The nuclear morphology of treated and untreated A549 cells was observed using Hoechst 33258 staining, which stains the nuclei of both the live and dead cells. Figure 8 b clearly showed that the nuclei of untreated cells were intact and rounded, but AgNPs-treated cells showed decreased normal nuclei, indicating that apoptosis was induced and the abnormal nuclei were increased. Furthermore, the AgNPs-treated cells showed cell shrinkage, chromatin condensation, and nuclear fragmentation, which was relative to the apoptosis [77, 78]. Several authors reported similar results pointed out that biogenic-synthesized nanoparticles control the cancer cell’s potential [79,80,81,82]. Also, different factors such as size, surface hydrophobicity, shape, and surface area, the composition of nanoparticles, influence the cytotoxicity of nanoparticles [83].

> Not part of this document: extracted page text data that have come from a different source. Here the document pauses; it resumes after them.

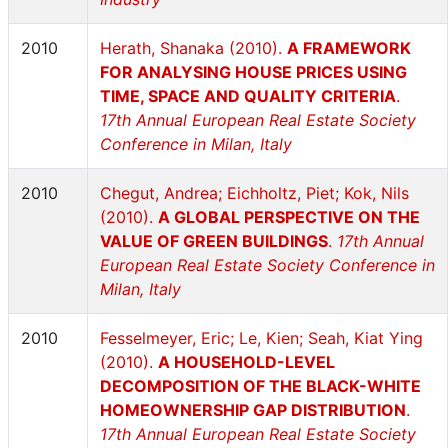
2010
Herath, Shanaka (2010).
A FRAMEWORK
FOR ANALYSING HOUSE PRICES USING
TIME, SPACE AND QUALITY CRITERIA
.
17th Annual European Real Estate Society
Conference in Milan, Italy
2010
Chegut, Andrea; Eichholtz, Piet; Kok, Nils
(2010).
A GLOBAL PERSPECTIVE ON THE
VALUE OF GREEN BUILDINGS
.
17th Annual
European Real Estate Society Conference in
Milan, Italy
2010
Fesselmeyer, Eric; Le, Kien; Seah, Kiat Ying
(2010).
A HOUSEHOLD-LEVEL
DECOMPOSITION OF THE BLACK-WHITE
HOMEOWNERSHIP GAP DISTRIBUTION
.
17th Annual European Real Estate Society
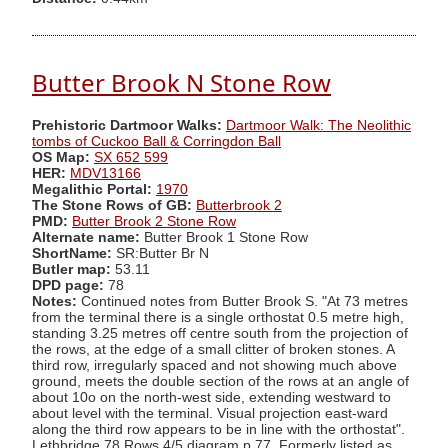
Butter Brook N Stone Row
Prehistoric Dartmoor Walks:
Dartmoor Walk: The Neolithic
tombs of Cuckoo Ball & Corringdon Ball
OS Map:
SX 652 599
HER:
MDV13166
Megalithic Portal:
1970
The Stone Rows of GB:
Butterbrook 2
PMD:
Butter Brook 2 Stone Row
Alternate name:
Butter Brook 1 Stone Row
ShortName:
SR:Butter Br N
Butler map:
53.11
DPD page:
78
Notes:
Continued notes from Butter Brook S. "At 73 metres
from the terminal there is a single orthostat 0.5 metre high,
standing 3.25 metres off centre south from the projection of
the rows, at the edge of a small clitter of broken stones. A
third row, irregularly spaced and not showing much above
ground, meets the double section of the rows at an angle of
about 10o on the north-west side, extending westward to
about level with the terminal. Visual projection east-ward
along the third row appears to be in line with the orthostat".
Lethbridge 78 Rows 4/5 diagram p.77. Formerly listed as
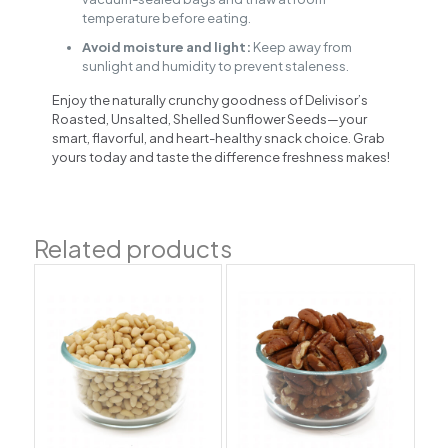
temperature before eating.
Avoid moisture and light:
Keep away from
sunlight and humidity to prevent staleness.
Enjoy the naturally crunchy goodness of Delivisor’s
Roasted, Unsalted, Shelled Sunflower Seeds—your
smart, flavorful, and heart-healthy snack choice. Grab
yours today and taste the difference freshness makes!
Related products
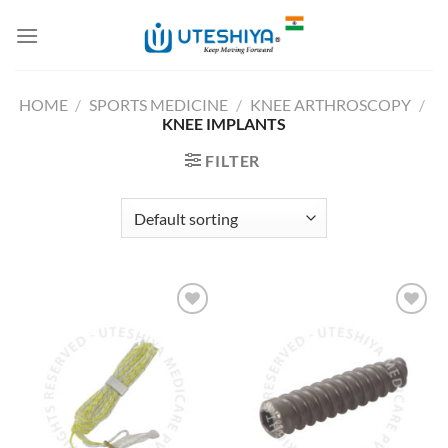
Skip
to
content
HOME
/
SPORTS MEDICINE
/
KNEE ARTHROSCOPY
/
KNEE IMPLANTS
FILTER
Add to
Add to
Wishlist
Wishlist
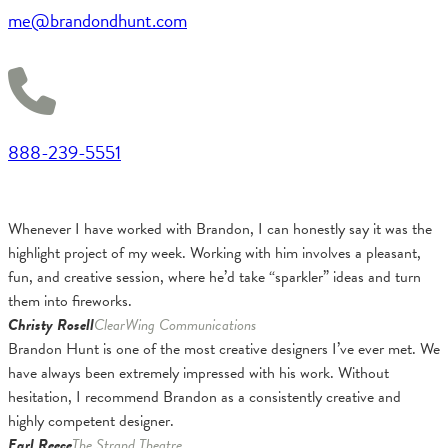
me@brandondhunt.com
888-239-5551
Whenever I have worked with Brandon, I can honestly say it was the
highlight project of my week. Working with him involves a pleasant,
fun, and creative session, where he’d take “sparkler” ideas and turn
them into fireworks.
Christy Rosell
ClearWing Communications
Brandon Hunt is one of the most creative designers I’ve ever met. We
have always been extremely impressed with his work. Without
hesitation, I recommend Brandon as a consistently creative and
highly competent designer.
Earl Reece
The Strand Theatre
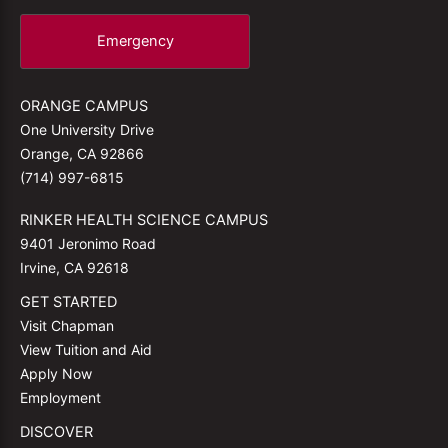
Emergency
ORANGE CAMPUS
One University Drive
Orange, CA 92866
(714) 997-6815
RINKER HEALTH SCIENCE CAMPUS
9401 Jeronimo Road
Irvine, CA 92618
GET STARTED
Visit Chapman
View Tuition and Aid
Apply Now
Employment
DISCOVER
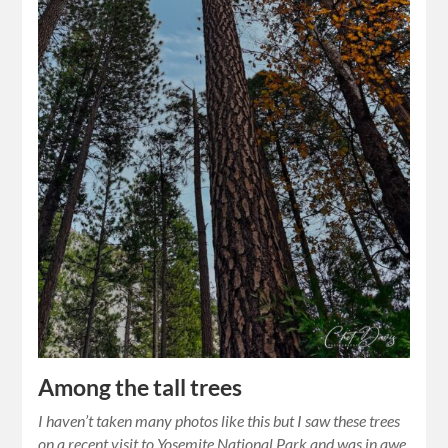
Among the tall trees
I haven’t taken many photos like this but I saw these trees
on a recent visit to Yosemite National Park and was in awe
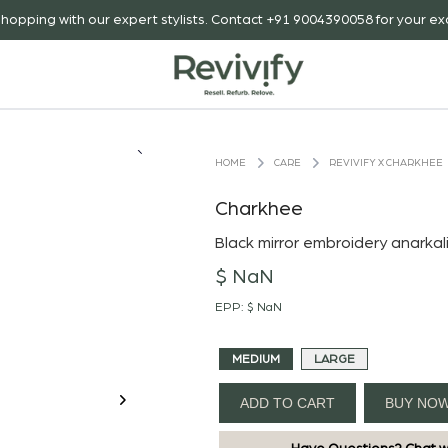
hopping with our expert stylists. Contact +91 9004390058 for your exc
CARE
REVIVIFY X CHARKHEE
HOME
Charkhee
Black mirror embroidery anarkal
$ NaN
EPP:
$ NaN
MEDIUM
LARGE
ADD TO CART
BUY NO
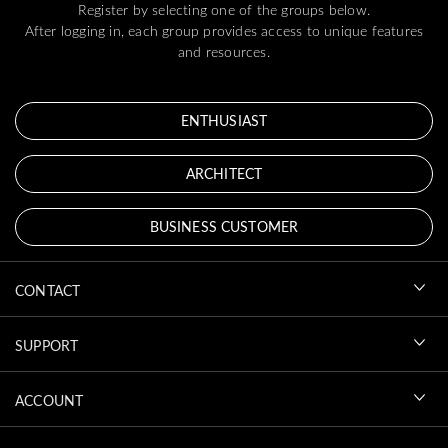
Register by selecting one of the groups below.
After logging in, each group provides access to unique features
and resources.
ENTHUSIAST
ARCHITECT
BUSINESS CUSTOMER
CONTACT
SUPPORT
ACCOUNT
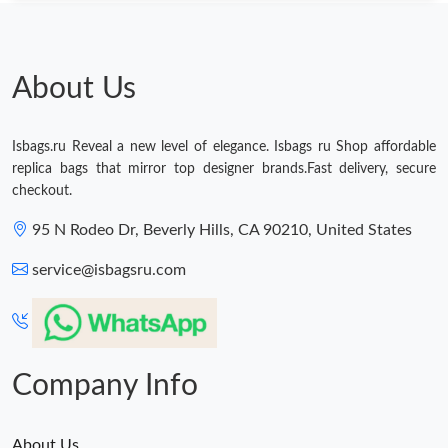
About Us
Isbags.ru Reveal a new level of elegance. Isbags ru Shop affordable
replica bags that mirror top designer brands.Fast delivery, secure
checkout.
95 N Rodeo Dr, Beverly Hills, CA 90210, United States
service@isbagsru.com
Company Info
About Us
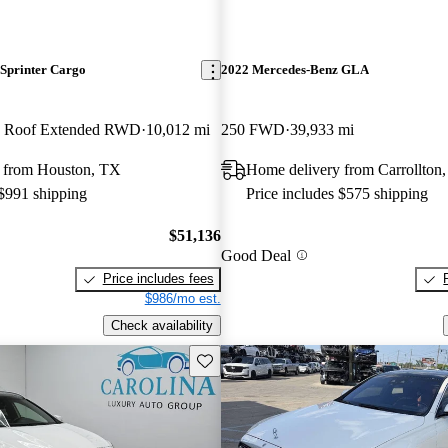
Sprinter Cargo
2022 Mercedes-Benz GLA
h Roof Extended RWD
10,012 mi
250 FWD
39,933 mi
 from Houston, TX
Home delivery from Carrollton
 $991 shipping
Price includes $575 shipping
$51,136
Good Deal
Price includes fees
$986/mo est.
Check availability
Save this listing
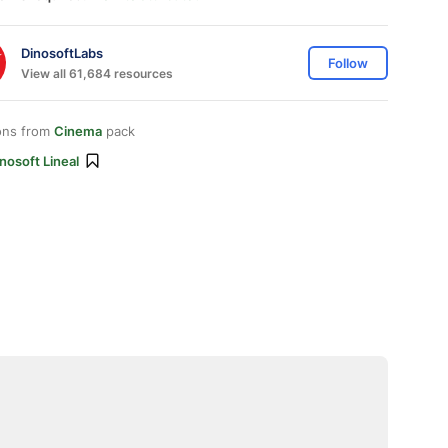
DinosoftLabs
Follow
View all 61,684 resources
ons from
Cinema
pack
nosoft Lineal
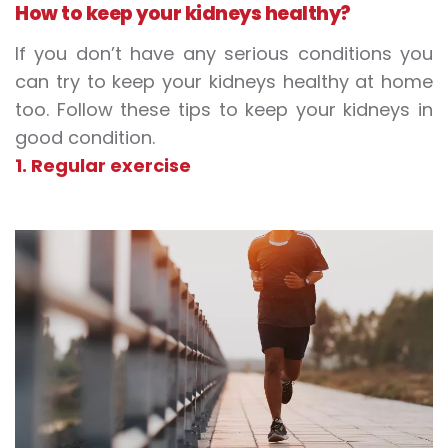
How to keep your kidneys healthy?
If you don’t have any serious conditions you
can try to keep your kidneys healthy at home
too. Follow these tips to keep your kidneys in
good condition.
1. Regular exercise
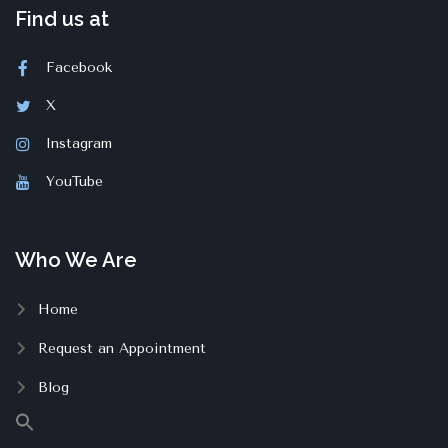
Find us at
Facebook
X
Instagram
YouTube
Who We Are
Home
Request an Appointment
Blog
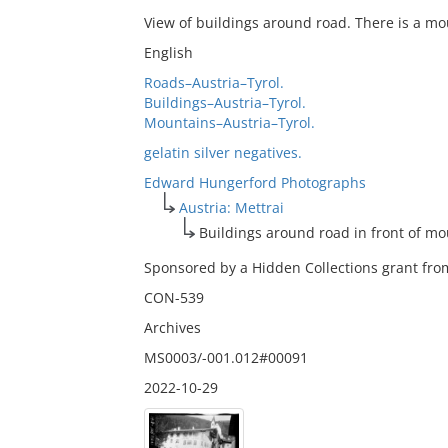
View of buildings around road. There is a mo
English
Roads–Austria–Tyrol.
Buildings–Austria–Tyrol.
Mountains–Austria–Tyrol.
gelatin silver negatives.
Edward Hungerford Photographs
Austria: Mettrai
Buildings around road in front of m
Sponsored by a Hidden Collections grant from
CON-539
Archives
MS0003/-001.012#00091
2022-10-29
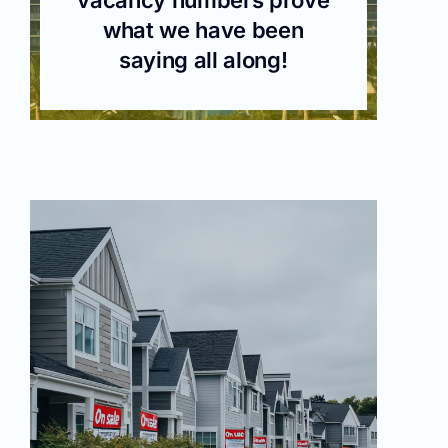
what we have been
saying all along!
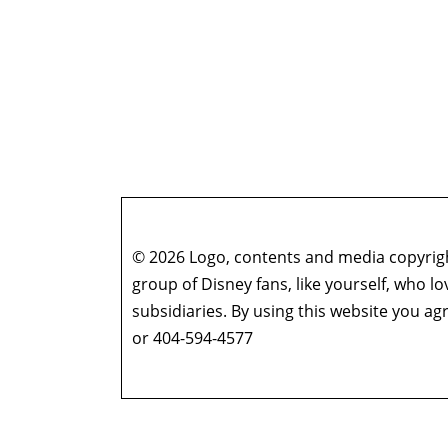
© 2026 Logo, contents and media copyright
group of Disney fans, like yourself, who l
subsidiaries. By using this website you 
or 404-594-4577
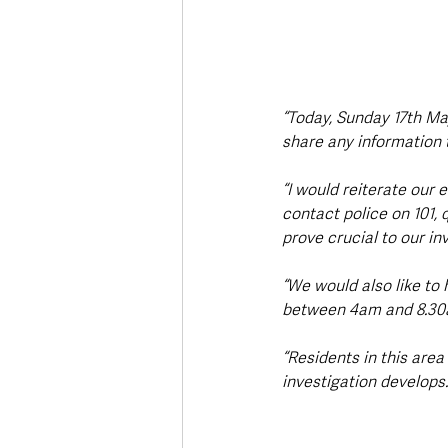
“Today, Sunday 17th Ma
share any information t
“I would reiterate our 
contact police on 101, 
prove crucial to our in
“We would also like to
between 4am and 8.30a
“Residents in this area
investigation develops.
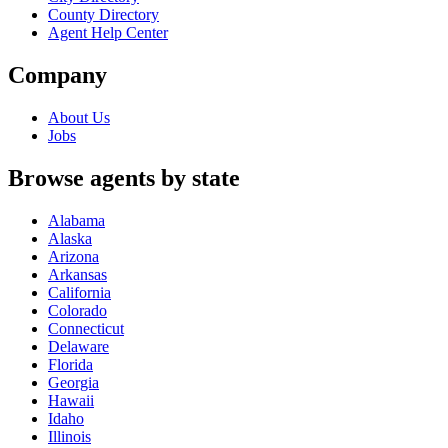
County Directory
Agent Help Center
Company
About Us
Jobs
Browse agents by state
Alabama
Alaska
Arizona
Arkansas
California
Colorado
Connecticut
Delaware
Florida
Georgia
Hawaii
Idaho
Illinois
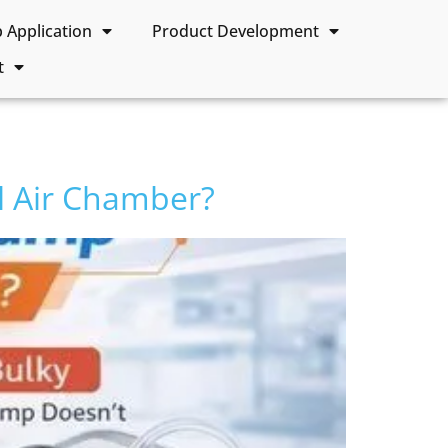
Application
Product Development
t
 Air Chamber?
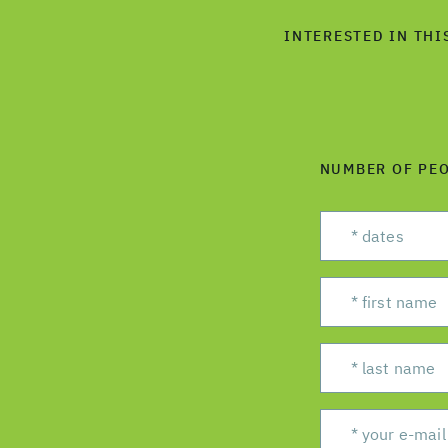
INTERESTED IN THI
NUMBER OF PE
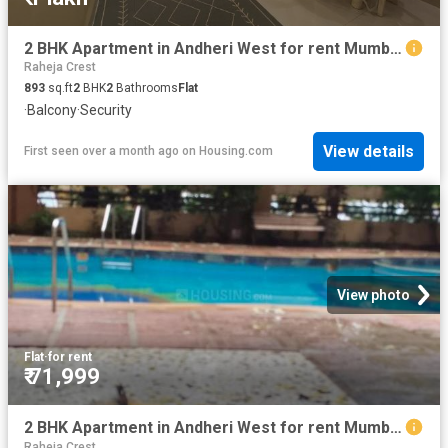
2 BHK Apartment in Andheri West for rent Mumbai. The reference number is 20474948
Raheja Crest
893
sq.ft
2
BHK
2
Bathrooms
Flat
·
Balcony
·
Security
View details
First seen over a month ago
on
Housing.com
View photo
Flat
·
for rent
₹ 71,999
2 BHK Apartment in Andheri West for rent Mumbai. The reference number is 20208037
Raheja Crest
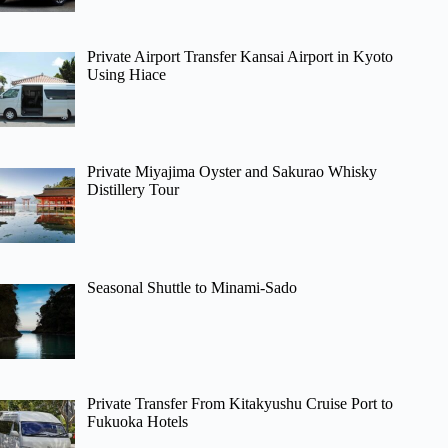
Private Airport Transfer Kansai Airport in Kyoto
Using Hiace
Private Miyajima Oyster and Sakurao Whisky
Distillery Tour
Seasonal Shuttle to Minami-Sado
Private Transfer From Kitakyushu Cruise Port to
Fukuoka Hotels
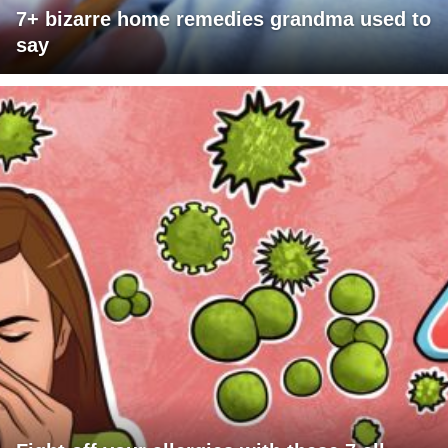
7+ bizarre home remedies grandma used to
say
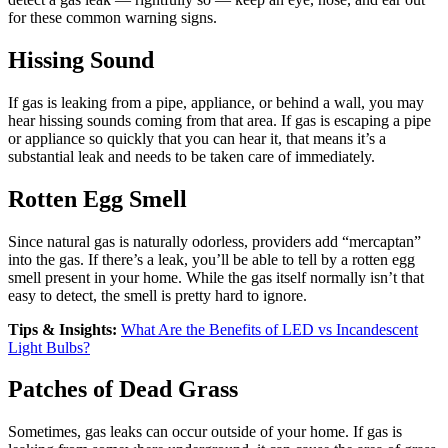
for these common warning signs.
Hissing Sound
If gas is leaking from a pipe, appliance, or behind a wall, you may
hear hissing sounds coming from that area. If gas is escaping a pipe
or appliance so quickly that you can hear it, that means it’s a
substantial leak and needs to be taken care of immediately.
Rotten Egg Smell
Since natural gas is naturally odorless, providers add “mercaptan”
into the gas. If there’s a leak, you’ll be able to tell by a rotten egg
smell present in your home. While the gas itself normally isn’t that
easy to detect, the smell is pretty hard to ignore.
Tips & Insights:
What Are the Benefits of LED vs Incandescent
Light Bulbs?
Patches of Dead Grass
Sometimes, gas leaks can occur outside of your home. If gas is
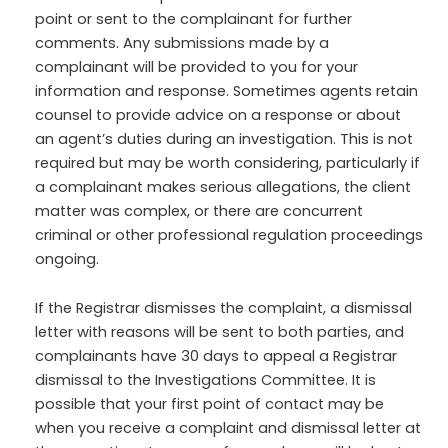
point or sent to the complainant for further
comments. Any submissions made by a
complainant will be provided to you for your
information and response. Sometimes agents retain
counsel to provide advice on a response or about
an agent’s duties during an investigation. This is not
required but may be worth considering, particularly if
a complainant makes serious allegations, the client
matter was complex, or there are concurrent
criminal or other professional regulation proceedings
ongoing.
If the Registrar dismisses the complaint, a dismissal
letter with reasons will be sent to both parties, and
complainants have 30 days to appeal a Registrar
dismissal to the Investigations Committee. It is
possible that your first point of contact may be
when you receive a complaint and dismissal letter at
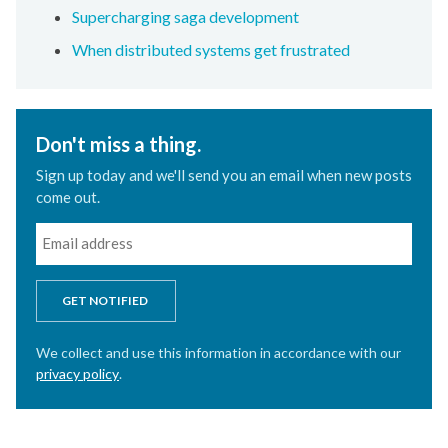
Supercharging saga development
When distributed systems get frustrated
Don't miss a thing.
Sign up today and we'll send you an email when new posts
come out.
GET NOTIFIED
We collect and use this information in accordance with our
privacy policy
.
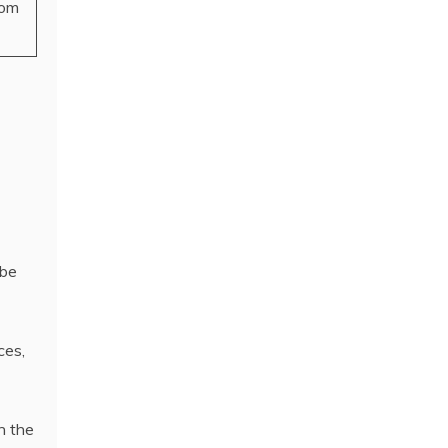
som
 be
ces,
n the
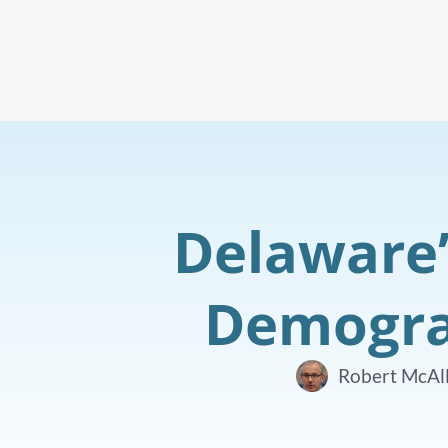
Delaware’
Demograp
Robert McAll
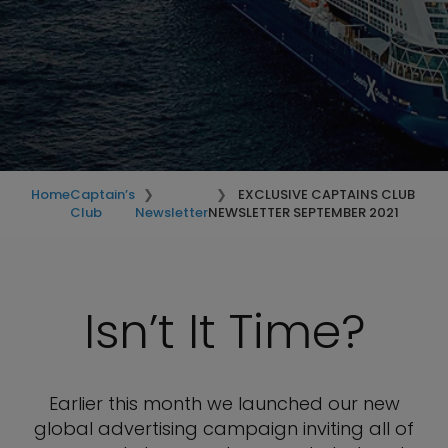
Home
Captain’s
EXCLUSIVE CAPTAINS CLUB
Club
Newsletter
NEWSLETTER SEPTEMBER 2021
Isn’t It Time?
Earlier this month we launched our new
global advertising campaign inviting all of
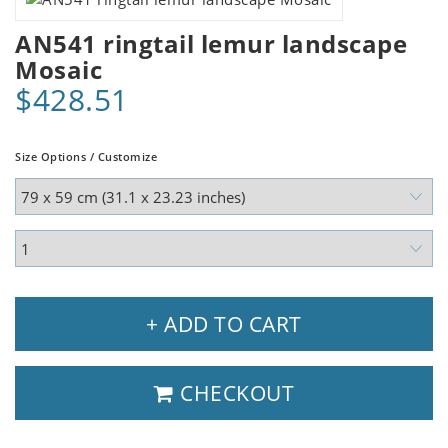
AN541 ringtail lemur landscape
Mosaic
$428.51
Size Options / Customize
+ ADD TO CART
CHECKOUT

3.10 Mitochondrial Membrane Potential

Mitochondrial membrane potential (Δψm) was a method to measure mitochondrial swelling by using mitochondrion-specific dye Rhodamine 123. Figure 8 c showed the effect of AgNPs on Δψm. The results revealed that the control cells showed intense green fluorescence due to high mitochondrial membrane potential. In contrast, the biogenic AgNPs-treated A549 cell line showed a continuous loss of green fluorescence due to the mitochondrial membrane depolarization, and some cells show the complete loss of mitochondrial transmembrane potential. Mollick et al. [84] reported that the function of the mitochondrial membrane potential was based on the ATP synthesis, in which the high level leads to apoptosis or necrosis. The increased level of ROS and loss of membrane integrity may be the reason for cell death by exposure of AgNPs [85].

4 Conclusion

This study reports a low-cost and eco-friendly synthesis of AgNPs by applying the peel extracts of A. cepa. The synthesized AgNPs were in the size of 33–50 nm and spherical in morphology. This study confirmed that the AgNPs were more effective in eradicating the generation of reactive oxygen species and free radicals, and significantly controls bacterial growth. In vitro anticancer activity results indicated that the synthesized AgNPs induces apoptosis in A549 human lung cancer cell line. The results indicate that the AgNPs synthesized by A. cepa (peel) can be safely applied for antibacterial and anticancer applications.